下の抜粋によると、今求められているイノベーションの定義はどのような式で表されていますか。

抜粋:
+++
今までよく語られているイノベーションの定義(誤解?)は、一番シンプルなもので、イノベーション=アイデア(ビッグアイデア)、であるとしたもので、っそしてイノベーション=アイデア+実行→イノベーション=アイデア+プロセス→イノベーション=アイデア(複数)+リーダー(複数)という、製品イノベーションや改善的なイノベーションでは通用するが、今、求められているのは、
イノベーション=アイデア+リーダー+チーム+プラン
とする。
そして、チームという組織論と、プランという不確実性の中での、評価方法や進捗管理の仕方を提示する。
イノベーション・イニシアチブ(取組・プロジェクト)のチーム=専任チーム+パフォーマンス・エンジンチーム(既存事業での業務との兼務チーム)として、そのチームの運営方法や、仮説としてのプランの評価や組織としての学習プロセスに関して、解説している。
イノベーションという一種、掴みにくく、誤解の多い概念の実践方法の一つを、研究成果としてまとめていながらも、ビジネスパーソンが読んでも納得のいく内容。
素晴らしい本ですよ。 -
タイトル:イノベーションを実行する
所要時間:12:22
読書:9:23
書評:2:59
評価:3点(5点満点)
+++
データ:
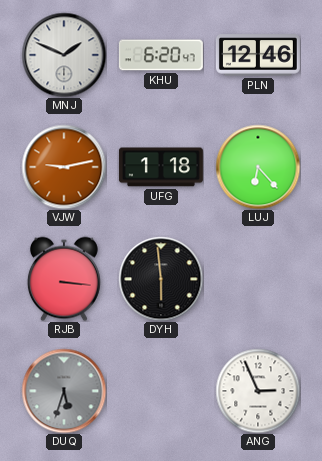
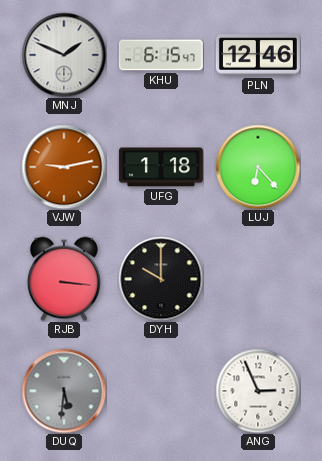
KHU: 6:20 -> 6:15
DYH: 5:59 -> 10:00
DUQ: 5:33 -> 5:31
+++
解答:
イノベーション=アイデア+リーダー+チーム+プラン